Я стряхивал с себя груз семейных забот и продолжал гордо парить на крыльях юности. Под разными предлогами в нашем доме появлялись, словно сияющие луны, в сопровождении своих матерей Маляк, Бусейна, Ребаб и Биса. В унылую атмосферу нашей квартиры врывались сполохи соблазна и кокетства; влеклись друг к другу взгляды, исполненные желания и страсти; не обходилось без нежного слова, произнесенного как бы невзначай, без легкого прикосновения или даже поцелуя, украденного незаметно от соглядатаев. Я любил всех и не останавливался ни на ком. В присутствии одной я на время забывал о других, но Маляк уже тогда отличалась от прочих силой характера и умом. Однажды, когда я был, не помню, то ли учеником средней школы, то ли студентом, мать спросила меня:
— Кто тебе из них больше нравится?
Я задумался, потом произнес:
— Не знаю!
— Но ведь должна одна из них хоть чем-то да выделяться?
Я подумал о Маляк, но тем не менее ответил:
— Все они похожи друг на дружку.
Засмеявшись, мать сказала:
— Я ничего так не желаю, как увидеть твоих детей, пока я жива. Господь, надеюсь, поможет Фикрии и Зейнаб, и тогда наступит твой черед.

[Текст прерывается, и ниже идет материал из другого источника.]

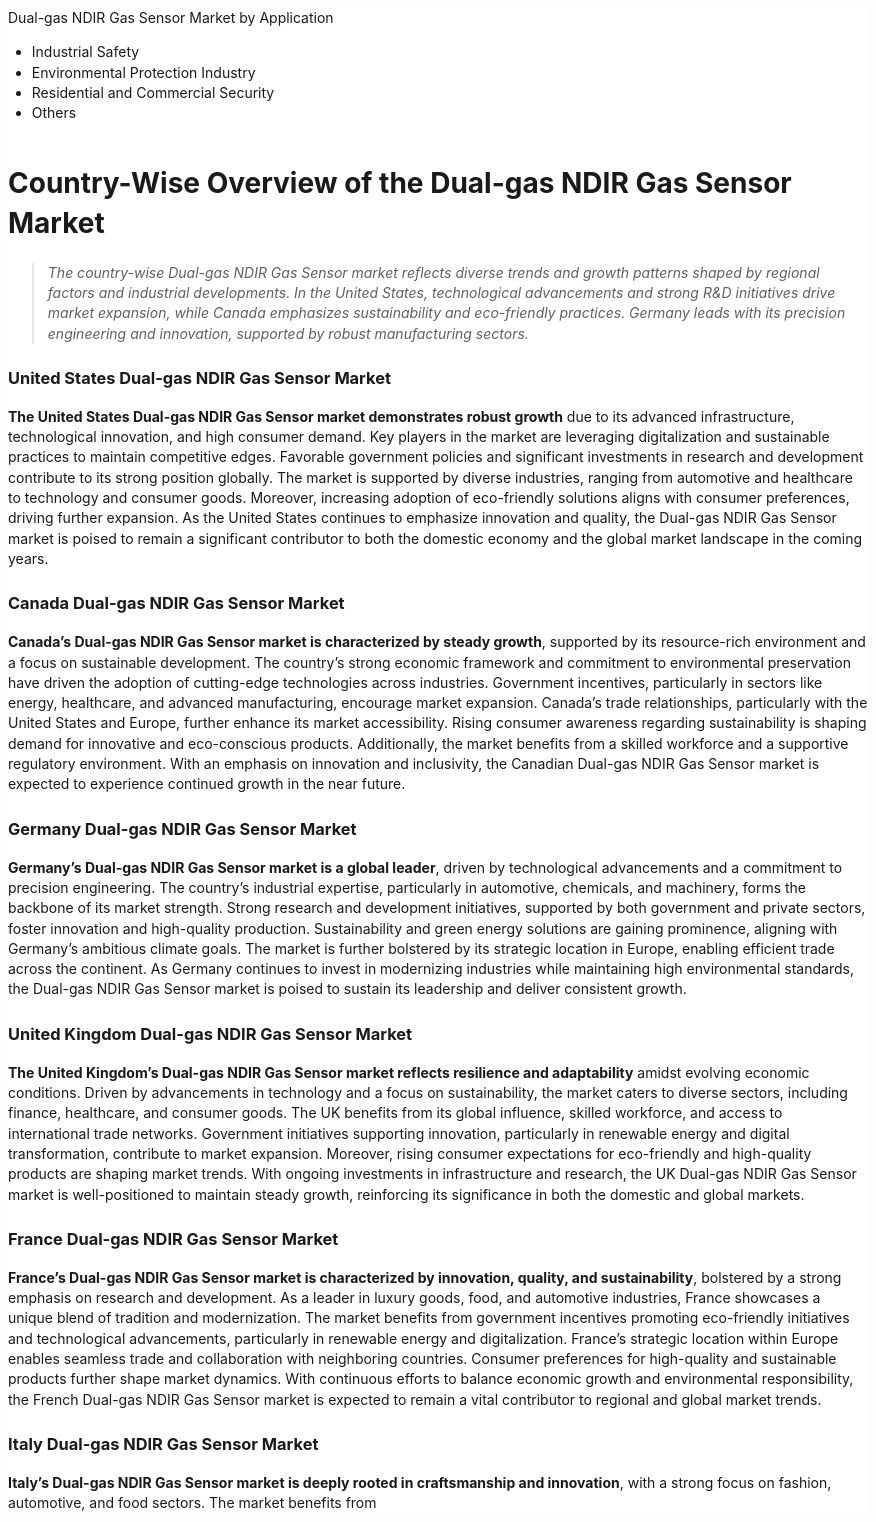 Dual-gas NDIR Gas Sensor Market by Application</h3><ul><li>Industrial Safety</li><li>Environmental Protection Industry</li><li>Residential and Commercial Security</li><li>Others</li></ul><h1><span class="">Country-Wise Overview of the Dual-gas NDIR Gas Sensor Market<br /></span></h1><blockquote><p><em><span class="">The country-wise Dual-gas NDIR Gas Sensor market reflects diverse trends and growth patterns shaped by regional factors and industrial developments. In the United States, technological advancements and strong R&amp;D initiatives drive market expansion, while Canada emphasizes sustainability and eco-friendly practices. Germany leads with its precision engineering and innovation, supported by robust manufacturing sectors.</span></em></p></blockquote><h3><strong>United States Dual-gas NDIR Gas Sensor Market</strong></h3><p><strong>The United States Dual-gas NDIR Gas Sensor market demonstrates robust growth</strong> due to its advanced infrastructure, technological innovation, and high consumer demand. Key players in the market are leveraging digitalization and sustainable practices to maintain competitive edges. Favorable government policies and significant investments in research and development contribute to its strong position globally. The market is supported by diverse industries, ranging from automotive and healthcare to technology and consumer goods. Moreover, increasing adoption of eco-friendly solutions aligns with consumer preferences, driving further expansion. As the United States continues to emphasize innovation and quality, the Dual-gas NDIR Gas Sensor market is poised to remain a significant contributor to both the domestic economy and the global market landscape in the coming years.</p><h3><strong>Canada Dual-gas NDIR Gas Sensor Market</strong></h3><p><strong>Canada&rsquo;s Dual-gas NDIR Gas Sensor market is characterized by steady growth</strong>, supported by its resource-rich environment and a focus on sustainable development. The country&rsquo;s strong economic framework and commitment to environmental preservation have driven the adoption of cutting-edge technologies across industries. Government incentives, particularly in sectors like energy, healthcare, and advanced manufacturing, encourage market expansion. Canada&rsquo;s trade relationships, particularly with the United States and Europe, further enhance its market accessibility. Rising consumer awareness regarding sustainability is shaping demand for innovative and eco-conscious products. Additionally, the market benefits from a skilled workforce and a supportive regulatory environment. With an emphasis on innovation and inclusivity, the Canadian Dual-gas NDIR Gas Sensor market is expected to experience continued growth in the near future.</p><h3><strong>Germany Dual-gas NDIR Gas Sensor Market</strong></h3><p><strong>Germany&rsquo;s Dual-gas NDIR Gas Sensor market is a global leader</strong>, driven by technological advancements and a commitment to precision engineering. The country&rsquo;s industrial expertise, particularly in automotive, chemicals, and machinery, forms the backbone of its market strength. Strong research and development initiatives, supported by both government and private sectors, foster innovation and high-quality production. Sustainability and green energy solutions are gaining prominence, aligning with Germany&rsquo;s ambitious climate goals. The market is further bolstered by its strategic location in Europe, enabling efficient trade across the continent. As Germany continues to invest in modernizing industries while maintaining high environmental standards, the Dual-gas NDIR Gas Sensor market is poised to sustain its leadership and deliver consistent growth.</p><h3><strong>United Kingdom Dual-gas NDIR Gas Sensor Market</strong></h3><p><strong>The United Kingdom&rsquo;s Dual-gas NDIR Gas Sensor market reflects resilience and adaptability</strong> amidst evolving economic conditions. Driven by advancements in technology and a focus on sustainability, the market caters to diverse sectors, including finance, healthcare, and consumer goods. The UK benefits from its global influence, skilled workforce, and access to international trade networks. Government initiatives supporting innovation, particularly in renewable energy and digital transformation, contribute to market expansion. Moreover, rising consumer expectations for eco-friendly and high-quality products are shaping market trends. With ongoing investments in infrastructure and research, the UK Dual-gas NDIR Gas Sensor market is well-positioned to maintain steady growth, reinforcing its significance in both the domestic and global markets.</p><h3><strong>France Dual-gas NDIR Gas Sensor Market</strong></h3><p><strong>France&rsquo;s Dual-gas NDIR Gas Sensor market is characterized by innovation, quality, and sustainability</strong>, bolstered by a strong emphasis on research and development. As a leader in luxury goods, food, and automotive industries, France showcases a unique blend of tradition and modernization. The market benefits from government incentives promoting eco-friendly initiatives and technological advancements, particularly in renewable energy and digitalization. France&rsquo;s strategic location within Europe enables seamless trade and collaboration with neighboring countries. Consumer preferences for high-quality and sustainable products further shape market dynamics. With continuous efforts to balance economic growth and environmental responsibility, the French Dual-gas NDIR Gas Sensor market is expected to remain a vital contributor to regional and global market trends.</p><h3><strong>Italy Dual-gas NDIR Gas Sensor Market</strong></h3><p><strong>Italy&rsquo;s Dual-gas NDIR Gas Sensor market is deeply rooted in craftsmanship and innovation</strong>, with a strong focus on fashion, automotive, and food sectors. The market benefits from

Событий в моей тогдашней жизни было немного. Однажды в Восточной Аббасии я встретил Бусейну, и мы торопливо поцеловались. С Ребаб я обменивался символическими сувенирами, Бисе тайно вручал письма. С Маляк же я обходился без сувениров и писем: нам все говорили взгляды. Мне доставляло удовольствие быть светилом, вокруг которого девушки вращались, словно планеты. Ах, если бы собрать их всех вместе в одном гареме! Но Маляк медленно и постепенно входила в мое сердце, и огоньки звезд меркли в соседстве с восходящим солнцем. До сих пор перед глазами у меня стоит картина: Маляк — на женской половине в трамвае, медленно идущем по Аббасии, в своем белом платье, как столп света — высокая, в меру полная, с развитой грудью, светлокожая, с пышными, черными как смоль волосами и прелестными глазами.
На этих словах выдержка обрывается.